PROBLEM TO WORK ON: If a line below holds the word "used", count it; then say how many such lines there are and nothing else.

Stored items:
============

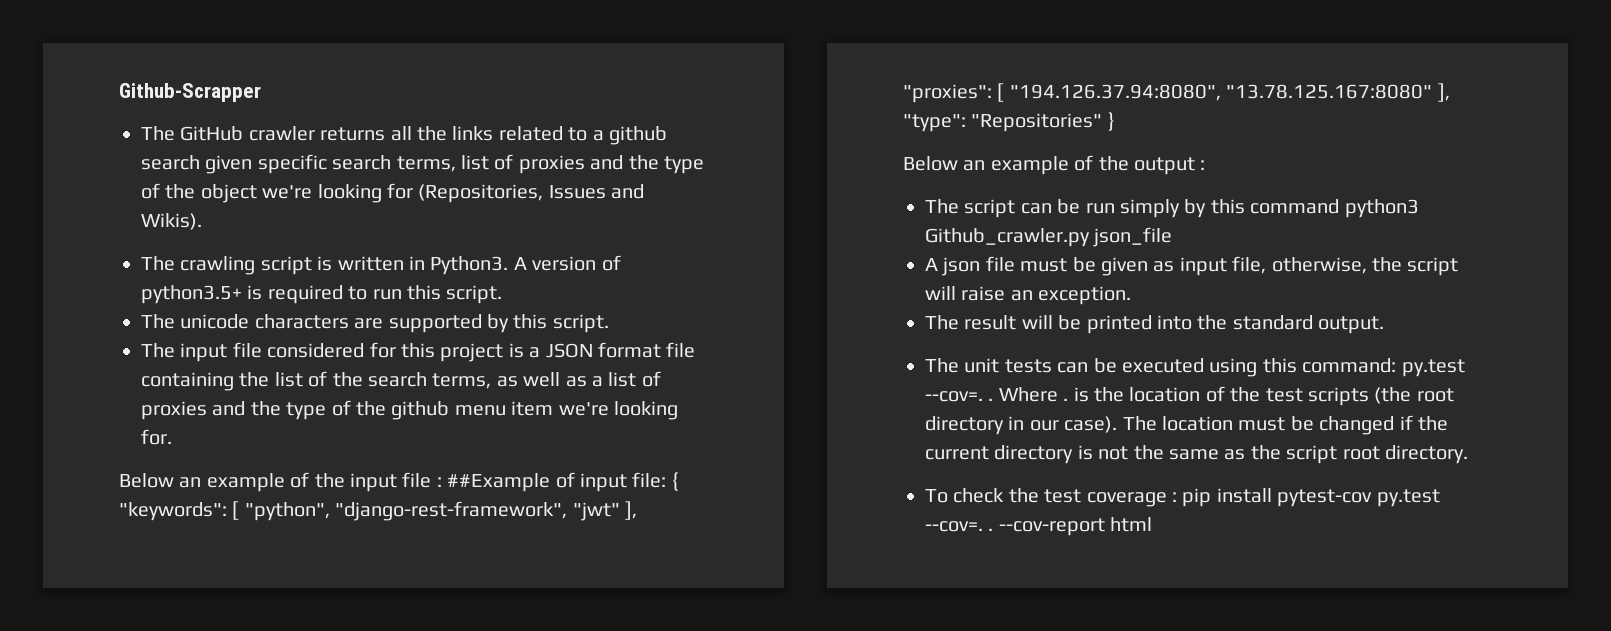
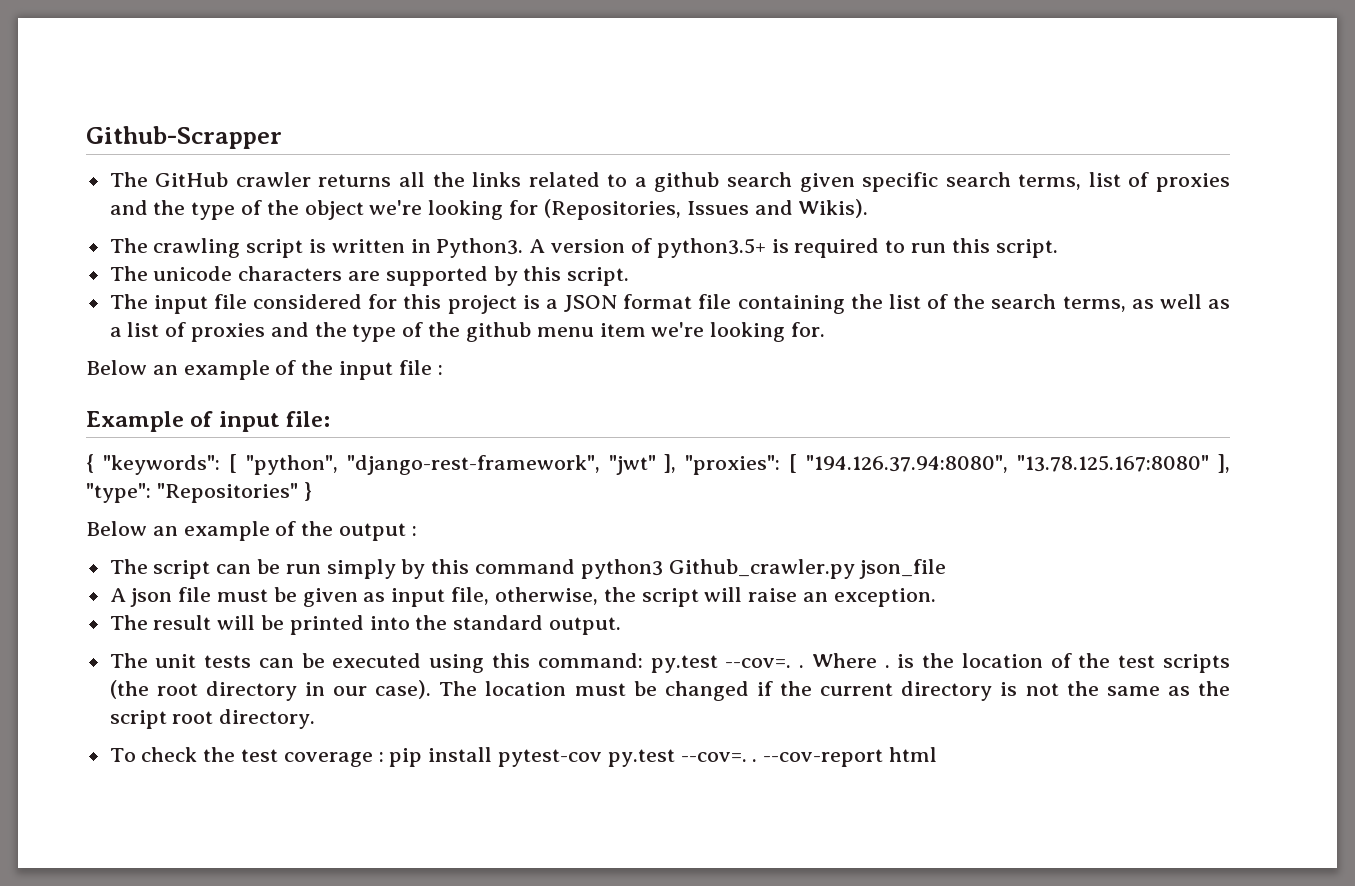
[447,473,551,492] ##Example -> [86,411,184,432] // Example
(667, 480) none -> (331, 419) //

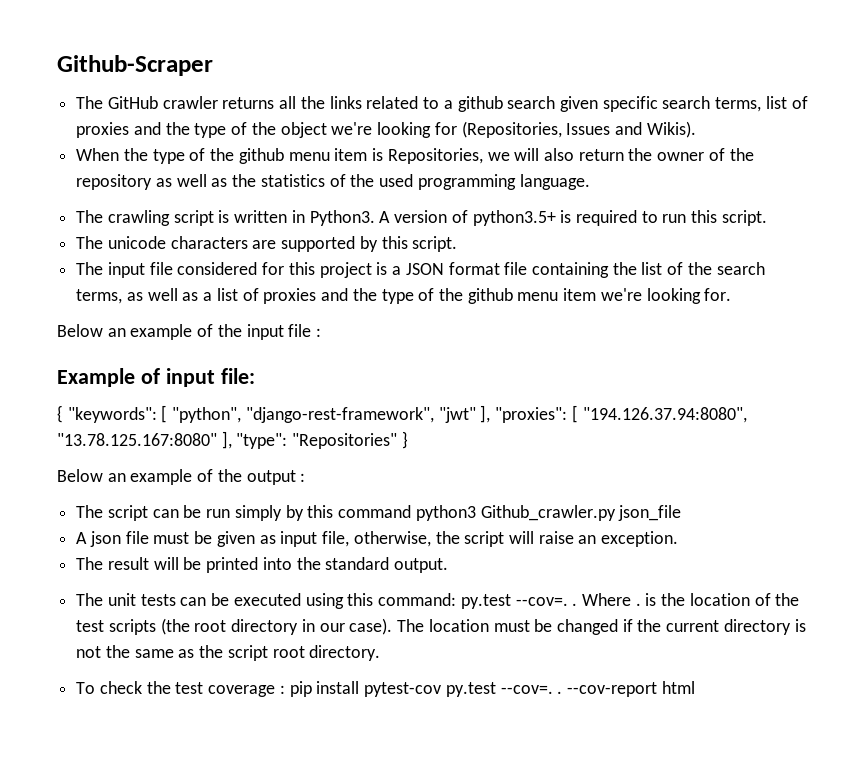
[86,126,282,149] Github-Scrapper -> [57,55,213,76] Github-Scraper
(869, 208) none -> [76,148,754,164] [76,174,590,190] // When the type of the github menu item is Repositories, we will also return the owner of the repository as well as the statistics of the used programming language.

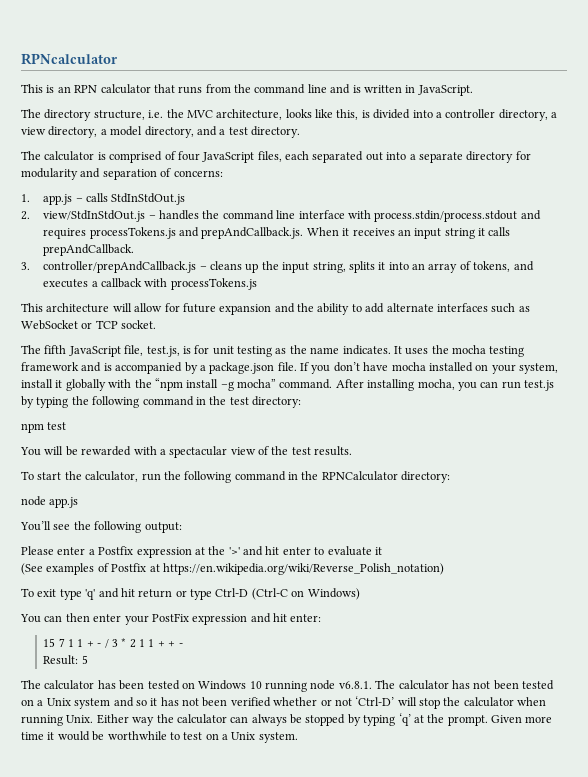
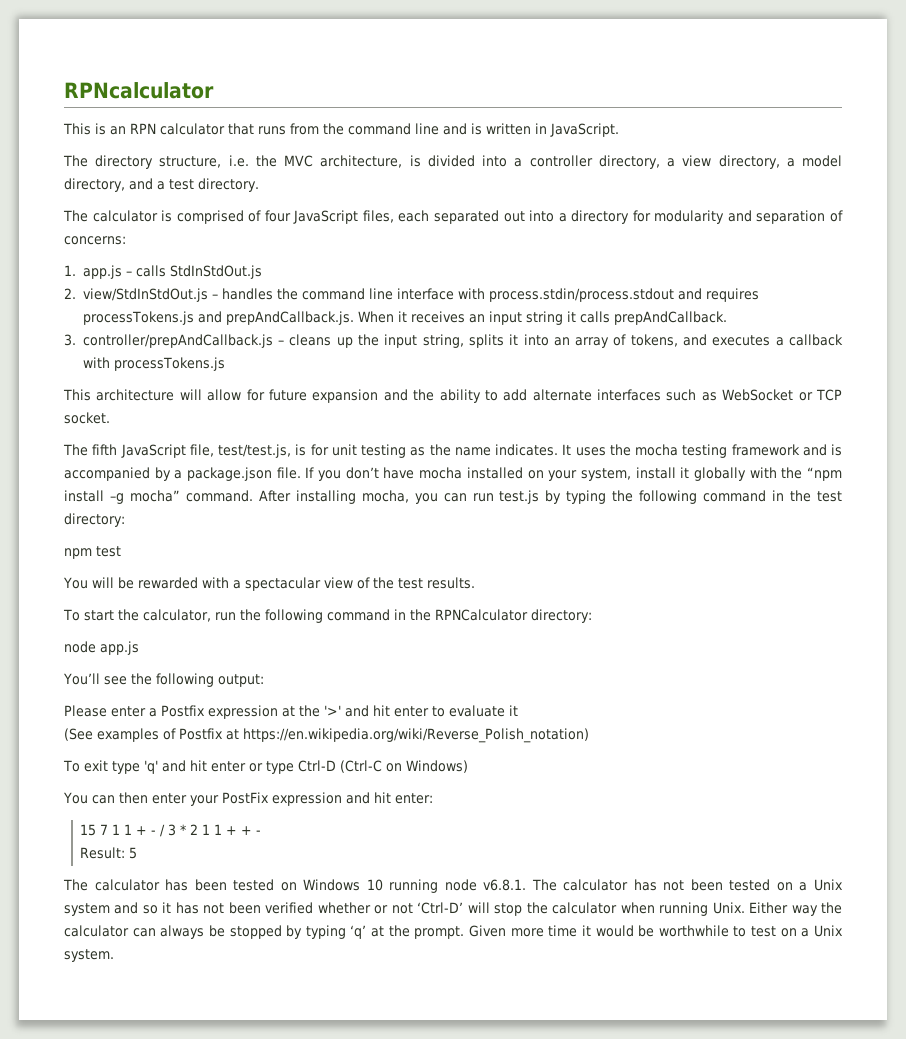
[285,109,359,120] looks like this, -> (403, 161) none
[418,152,463,163] separate -> (567, 217) none
[146,346,180,357] test.js, -> [218,444,291,458] test/test.js,
[138,589,173,598] return -> [210,761,246,772] enter

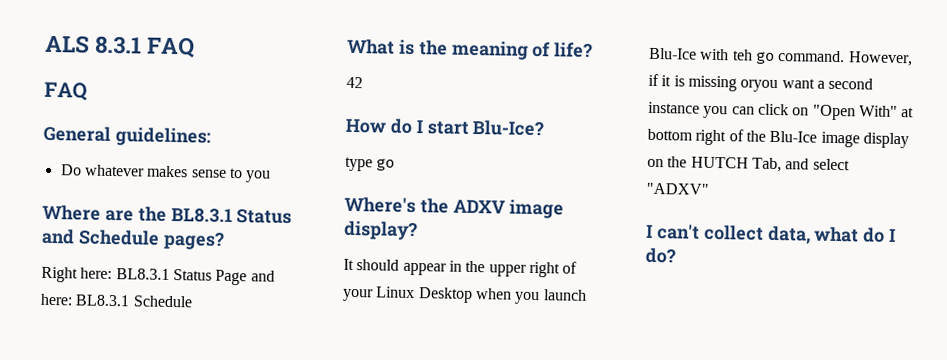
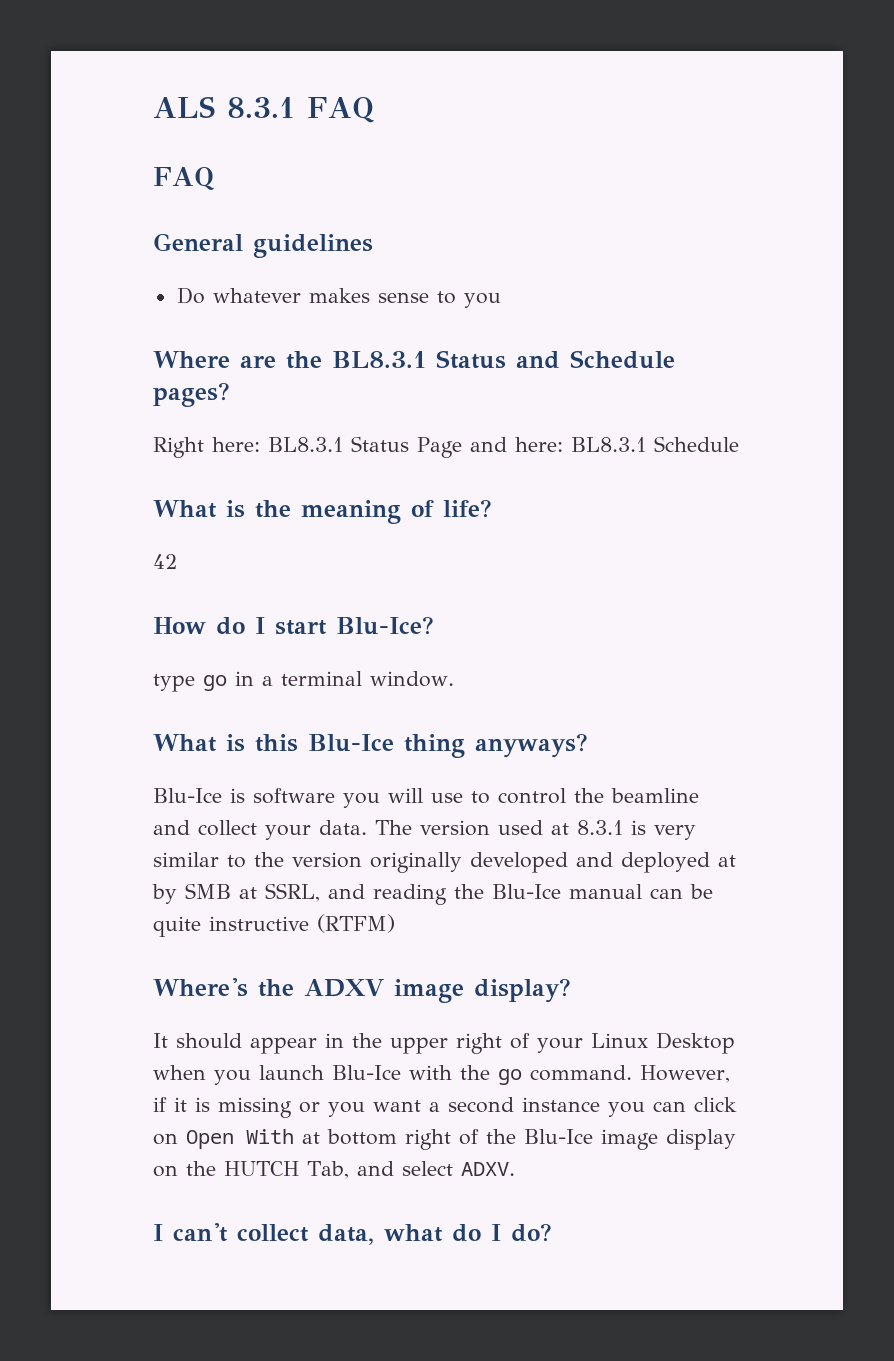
[114,127,211,147] guidelines: -> [253,234,373,258] guidelines
(396, 164) none -> [235,671,454,687] [153,733,588,758] [153,788,699,808] [153,820,696,840] [153,852,736,873] [152,883,713,905] [153,914,395,937] in a terminal window. // What is this Blu-Ice thing anyways? // Blu-Ice is software you will use to control the beamline and collect your data. The version used at 8.3.1 is very similar to the version originally developed and deployed at by SMB at SSRL, and reading the Blu-Ice manual can be quite instructive (RTFM)
[732,49,753,61] teh -> [460,1065,490,1080] the
[740,79,779,93] oryou -> [299,1102,365,1117] or you
[812,104,898,121] "Open With" -> [186,1129,294,1149] Open With
[646,182,709,195] "ADXV" -> [460,1162,515,1176] ADXV.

============

OUTPUT FOR THIS TASK: 2